Norway has long prided itself as a country with relatively few social differences and a strong social welfare state. Wealth from Norway’s offshore oil and gas fields has been trickling down into society for more than 50 years, but now its distribution is being questioned. While teachers and nurses have been denied pay raise requests and utlility bills have tripled or quadrupled, there’s growing resentment over how the state itself and top executives of state-owned companies are earning so well. Criticism is also rising over how the government hasn’t used its ownership muscle to demand cuts in executive pay and especially bonuses.

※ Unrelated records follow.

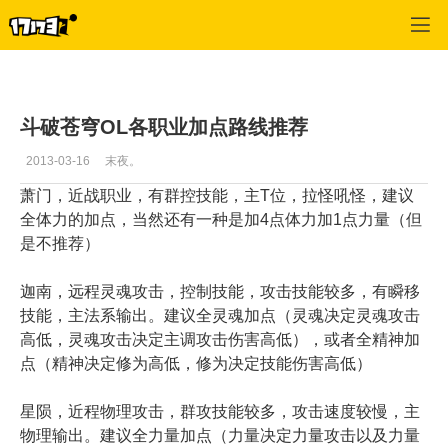
斗破苍穹OL
>
综合心得
>
正文
斗破苍穹OL各职业加点路线推荐
2013-03-16
末夜。
萧门，近战职业，有群
控技能，主T位，拉怪
吼怪，建议
全体力的加
点，当然还有一种是加
4点体力加1点力量（
但
是不推荐）
迦南，远程灵魂攻击，
控制技能，攻击技能较
多，有瞬移
技能，主法
系输出。建议全灵魂加
点（灵魂决定灵魂攻击
高低，灵魂攻击决定主
调攻击伤害高低），或
者全精神加
点（精神决
定修为高低，修为决定
技能伤害高低）
星陨，近程物理攻击，
群攻技能较多，攻击速
度较慢，主
物理输出。
建议全力量加点（力量
决定力量攻击以及力量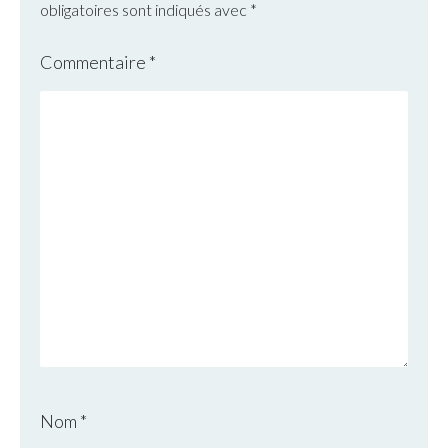
obligatoires sont indiqués avec
*
Commentaire
*
Nom
*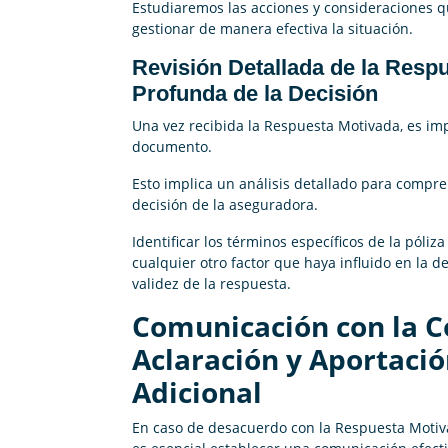
Estudiaremos las acciones y consideraciones 
gestionar de manera efectiva la situación.
Revisión Detallada de la Res
Profunda de la Decisión
Una vez recibida la Respuesta Motivada, es imp
documento.
Esto implica un análisis detallado para compr
decisión de la aseguradora.
Identificar los términos específicos de la póli
cualquier otro factor que haya influido en la d
validez de la respuesta.
Comunicación con la 
Aclaración y Aportació
Adicional
En caso de desacuerdo con la Respuesta Motiva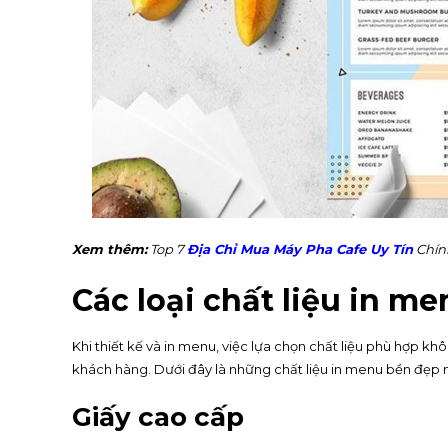
Xem thêm:
Top 7
Địa Chỉ Mua Máy Pha Cafe Uy Tín
Chín
Các loại chất liệu in m
Khi thiết kế và in menu, việc lựa chọn chất liệu phù hợp
khách hàng. Dưới đây là những chất liệu in menu bền đẹp
Giấy cao cấp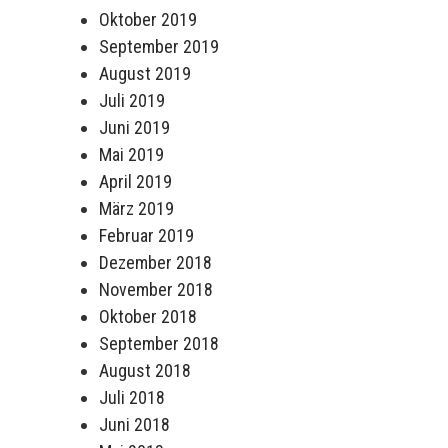
Oktober 2019
September 2019
August 2019
Juli 2019
Juni 2019
Mai 2019
April 2019
März 2019
Februar 2019
Dezember 2018
November 2018
Oktober 2018
September 2018
August 2018
Juli 2018
Juni 2018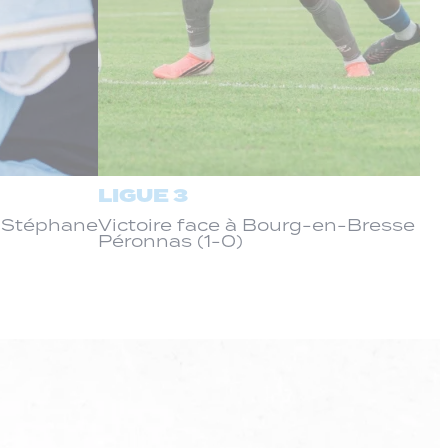
LIGUE 3
c Stéphane
Victoire face à Bourg-en-Bresse
Péronnas (1-0)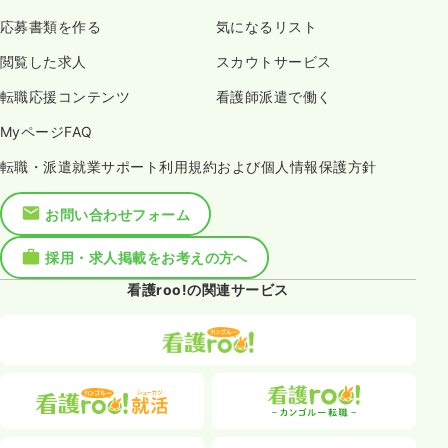
応募書類を作る
気になるリスト
閲覧した求人
スカウトサービス
転職応援コンテンツ
看護師派遣で働く
MyページFAQ
転職・派遣就業サポート利用規約および個人情報保護方針
お問い合わせフォーム
採用・求人掲載をお考えの方へ
看護roo!の関連サービス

The issue is likely to come to a head starting next week, when wage talks get underway. Labour organizations have already been accusing executives and the boards of directors backing them of being “tone deaf” and totally out of step with the rank and file. There’s a long history of trouble in trying to control executive pay, however, and government officials have been reluctant or unable to convince the boards they appoint that high executive pay, big bonuses and generous pension plans can be a liability in a social welfare state. Company officials routinely respond that they need to remain competitive in the job market, and stress that executive pay in Norway remains lower than in many other countries such as the US and UK.
“They just don’t give a damn,” wrote political commentator Lars West Johnsen in Dagsavisen on Friday. “They don’t care about what’s morally correct in an historic time of crisis. They don’t care about the signals they’re sending. ‘Moderation’ is plain and simple a foreign word in Norwegian boardrooms.”